Он отпустил ее руку и остановился. И она решила, что это он показывает обиду. И потому продолжала идти, закинув сумочку через плечо. И считала шаги, загадав, что на двадцатом шаге он ее догонит. Она, как и любая женщина, достаточно хорошо знала, кому и насколько она нравится. И теперь знала, что нравится Ниточкину. Она двадцать раз шагнула по мокрому снегу, с каждой секундой все больше понимая, что не хочет остаться одна в чужом городе, без человека со смешной фамилией Ниточкин. И она оглянулась.
Ниточкин стоял под фонарем и прикуривал, а к нему шли наискосок через улицу трое неторопливых, больших людей в ватниках.

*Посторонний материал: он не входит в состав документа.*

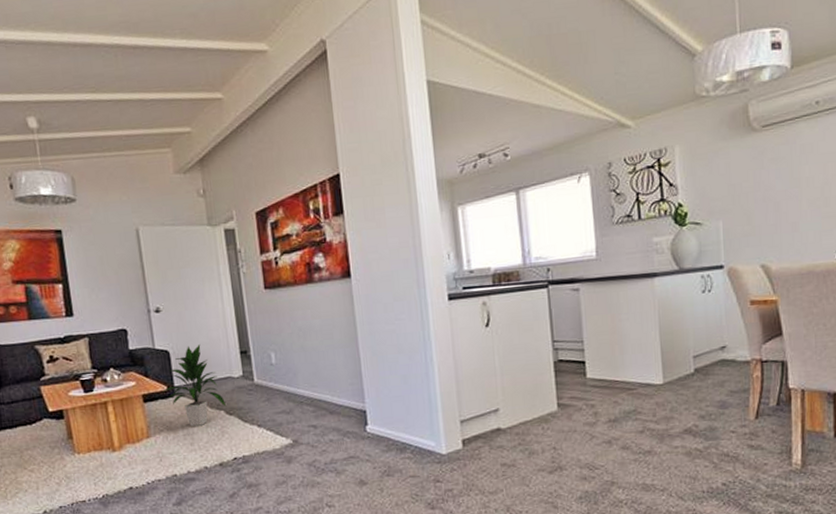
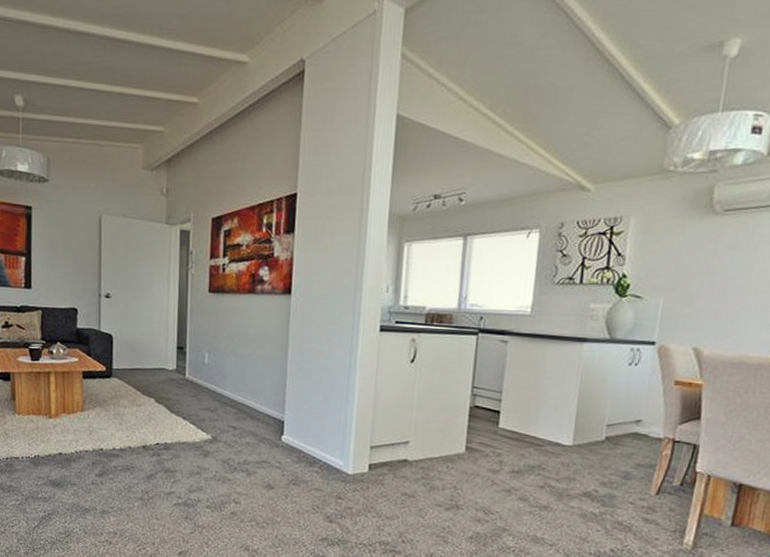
indoor plant: present [162,345,226,426] -> none [101,333,156,409]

— Брось! Я пошутила! — крикнула Веточка. — У меня ноги мерзнут!
Ниточкин не оглянулся. Трое подошли к нему вплотную. И Веточка почувствовала тревогу, запах драки, дурное кино — припортовая улица, пьяные матросы, ножи и бочки с вином. Она услышала яростную ругань и увидела, как коротко, поршнями заходили руки у окруживших Ниточкина людей. И тогда побежала назад, отчаянно крича: «Прекратите!» А подбежав, хлопнула кого-то сумочкой по голове. И тот, кого она хлопнула, вдруг закачался и упал ей под ноги. Она увидела бледное лицо Ниточкина, без фуражки, и поняла, что это он ударил упавшего. Ниточкин присел, низко и быстро, но прямо на непокрытую голову его обрушился здоровенный кулак. Голова Ниточкина встряхнулась, он поскользнулся и шлепнулся на асфальт. Здесь раздался свисток. Но возле Ниточкина и Веточки уже никого не было, и Ниточкин поднимался с асфальта, держась за фонарь и изо всех сил улыбаясь.